Assuming their operation was part of a wider strategy, the nature of that strategy is far from clear. It may mirror, on a larger scale, the inward-looking expressive motivation of the individual bombers. This is the Lee Harris “Fantasy Ideology” theory. Under this theory, the bombings are primarily an expression of the organisers’ feelings about the growth of Western power and the occupation by westerners of traditionally Muslim lands, rather than a practical attempt to stop or change those things.
Another possible strategic aim, which I have not seen suggested, is distraction. The organisers may be primarily concerned with the war against the “near enemy”: moderates or secularists in Muslim lands (Saudi Arabia, Egypt, Iraq etc.) Striking against the “far enemy” may be done in order to make the movement seem stronger and more powerful, to attract support in the day-to-day local wars. This form of strategy has been put forward by commentators to explain violent acts by successive US presidents, but it should make at least as much sense for Zarqawi or bin Laden as for Clinton or Bush.
These both seem more probable than the “straightforward” strategy – to effect a change in British policy, primarily towards Iraq but also to Israel and other foreign policy areas of interest. Such a strategy seems destined to fail, and likely to backfire. Indeed, it is more likely that the strategy is to deliberately escalate the conflict (as they see it) between Britain and Islam. If that is the strategy, it has had mixed results so far – the Islamists have lost ground in Afghanistan, but have strengthened their position in Iraq.

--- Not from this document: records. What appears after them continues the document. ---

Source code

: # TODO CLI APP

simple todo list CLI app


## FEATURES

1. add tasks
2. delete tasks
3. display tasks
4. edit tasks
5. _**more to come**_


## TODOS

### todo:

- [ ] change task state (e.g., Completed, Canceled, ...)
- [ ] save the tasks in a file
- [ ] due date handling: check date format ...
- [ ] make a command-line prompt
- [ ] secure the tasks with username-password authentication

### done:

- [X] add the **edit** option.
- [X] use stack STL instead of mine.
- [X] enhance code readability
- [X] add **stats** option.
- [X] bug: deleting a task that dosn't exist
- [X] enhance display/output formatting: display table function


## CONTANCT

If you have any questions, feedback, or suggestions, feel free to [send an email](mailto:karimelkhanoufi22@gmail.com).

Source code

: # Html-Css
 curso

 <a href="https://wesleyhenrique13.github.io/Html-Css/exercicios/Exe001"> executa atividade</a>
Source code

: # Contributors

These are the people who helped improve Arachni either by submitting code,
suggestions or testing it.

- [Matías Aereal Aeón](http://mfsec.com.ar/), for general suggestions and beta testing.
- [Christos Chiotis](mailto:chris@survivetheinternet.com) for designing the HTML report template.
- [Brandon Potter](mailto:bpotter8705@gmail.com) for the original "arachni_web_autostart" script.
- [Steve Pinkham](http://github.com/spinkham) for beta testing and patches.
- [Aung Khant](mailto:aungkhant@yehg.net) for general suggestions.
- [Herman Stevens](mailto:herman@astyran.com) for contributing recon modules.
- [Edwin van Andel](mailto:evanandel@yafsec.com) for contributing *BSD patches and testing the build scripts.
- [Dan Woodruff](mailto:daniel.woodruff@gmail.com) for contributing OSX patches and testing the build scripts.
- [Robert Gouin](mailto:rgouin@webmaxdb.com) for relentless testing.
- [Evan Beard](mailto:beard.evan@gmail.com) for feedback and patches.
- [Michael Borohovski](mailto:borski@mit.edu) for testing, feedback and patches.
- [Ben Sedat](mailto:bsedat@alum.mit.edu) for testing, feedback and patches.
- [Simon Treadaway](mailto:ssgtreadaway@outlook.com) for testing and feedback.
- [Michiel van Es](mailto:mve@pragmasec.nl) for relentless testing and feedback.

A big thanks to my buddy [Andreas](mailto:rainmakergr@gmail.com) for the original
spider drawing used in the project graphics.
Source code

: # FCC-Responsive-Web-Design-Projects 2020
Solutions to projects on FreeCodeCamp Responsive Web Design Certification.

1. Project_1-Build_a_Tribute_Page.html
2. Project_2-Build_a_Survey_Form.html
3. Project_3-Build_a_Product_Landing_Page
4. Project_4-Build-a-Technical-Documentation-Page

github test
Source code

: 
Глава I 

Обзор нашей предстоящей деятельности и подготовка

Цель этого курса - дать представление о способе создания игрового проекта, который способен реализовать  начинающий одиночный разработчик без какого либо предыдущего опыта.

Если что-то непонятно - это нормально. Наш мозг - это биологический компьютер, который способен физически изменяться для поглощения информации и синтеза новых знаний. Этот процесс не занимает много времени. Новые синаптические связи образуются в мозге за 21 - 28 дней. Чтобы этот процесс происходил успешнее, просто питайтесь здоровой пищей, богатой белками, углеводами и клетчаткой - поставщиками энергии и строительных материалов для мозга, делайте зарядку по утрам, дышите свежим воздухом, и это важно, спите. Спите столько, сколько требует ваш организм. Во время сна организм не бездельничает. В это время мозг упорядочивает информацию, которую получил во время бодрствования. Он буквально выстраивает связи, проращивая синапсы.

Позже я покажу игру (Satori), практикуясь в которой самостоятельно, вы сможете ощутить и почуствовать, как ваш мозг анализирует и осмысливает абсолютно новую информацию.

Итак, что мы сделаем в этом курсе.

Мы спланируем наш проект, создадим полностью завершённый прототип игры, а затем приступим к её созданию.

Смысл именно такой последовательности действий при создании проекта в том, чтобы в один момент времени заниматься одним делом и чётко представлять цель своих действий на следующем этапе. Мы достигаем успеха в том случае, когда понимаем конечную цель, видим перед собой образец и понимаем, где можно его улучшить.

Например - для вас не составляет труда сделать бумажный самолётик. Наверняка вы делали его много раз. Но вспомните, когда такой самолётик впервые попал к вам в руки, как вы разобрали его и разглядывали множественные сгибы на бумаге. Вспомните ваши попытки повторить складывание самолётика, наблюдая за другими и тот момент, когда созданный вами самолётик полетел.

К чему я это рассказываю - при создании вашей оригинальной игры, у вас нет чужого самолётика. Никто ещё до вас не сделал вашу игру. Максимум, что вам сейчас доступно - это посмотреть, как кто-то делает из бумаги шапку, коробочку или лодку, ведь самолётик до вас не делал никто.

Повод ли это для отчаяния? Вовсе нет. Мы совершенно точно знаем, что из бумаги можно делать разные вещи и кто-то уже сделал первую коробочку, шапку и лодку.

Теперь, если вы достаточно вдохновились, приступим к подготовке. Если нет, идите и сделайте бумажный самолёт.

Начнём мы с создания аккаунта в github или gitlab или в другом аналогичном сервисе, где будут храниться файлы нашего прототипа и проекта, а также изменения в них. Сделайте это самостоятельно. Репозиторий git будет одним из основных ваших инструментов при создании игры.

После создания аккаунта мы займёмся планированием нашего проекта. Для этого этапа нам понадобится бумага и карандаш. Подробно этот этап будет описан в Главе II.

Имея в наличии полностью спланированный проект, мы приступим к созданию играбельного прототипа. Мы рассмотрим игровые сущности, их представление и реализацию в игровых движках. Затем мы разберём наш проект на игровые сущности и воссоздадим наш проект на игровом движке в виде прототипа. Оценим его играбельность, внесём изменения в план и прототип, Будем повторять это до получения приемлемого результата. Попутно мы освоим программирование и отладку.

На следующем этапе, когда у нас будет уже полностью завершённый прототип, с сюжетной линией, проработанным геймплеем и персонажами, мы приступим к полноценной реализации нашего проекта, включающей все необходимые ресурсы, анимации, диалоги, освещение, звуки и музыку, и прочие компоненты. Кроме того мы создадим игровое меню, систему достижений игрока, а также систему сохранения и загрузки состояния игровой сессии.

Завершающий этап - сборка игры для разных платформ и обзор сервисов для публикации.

Do these speculations lead to any ideas about countermeasures? If Britain is a symbolic target rather than a real enemy, attacks could perhaps be avoided simply by keeping a lower profile, thereby being a less attractive symbol. On the other hand, the symbolic value of appearing to cause a change in policy, as in Spain, is greater than merely causing destruction, so the appearance of weakness should be avoided.
However, a counterstrike might increase the symbolic impact of the original attacks. The way to minimise the impact is to do nothing, neither to hit back abroad, nor make a big fuss, nor show any sign of caving in.
It is slightly suspicious that this is pretty much what I identified as the instinctive British reaction – passive defiance. Am I guilty of going to great lengths to rationalise what I would want to do anyway? Perhaps.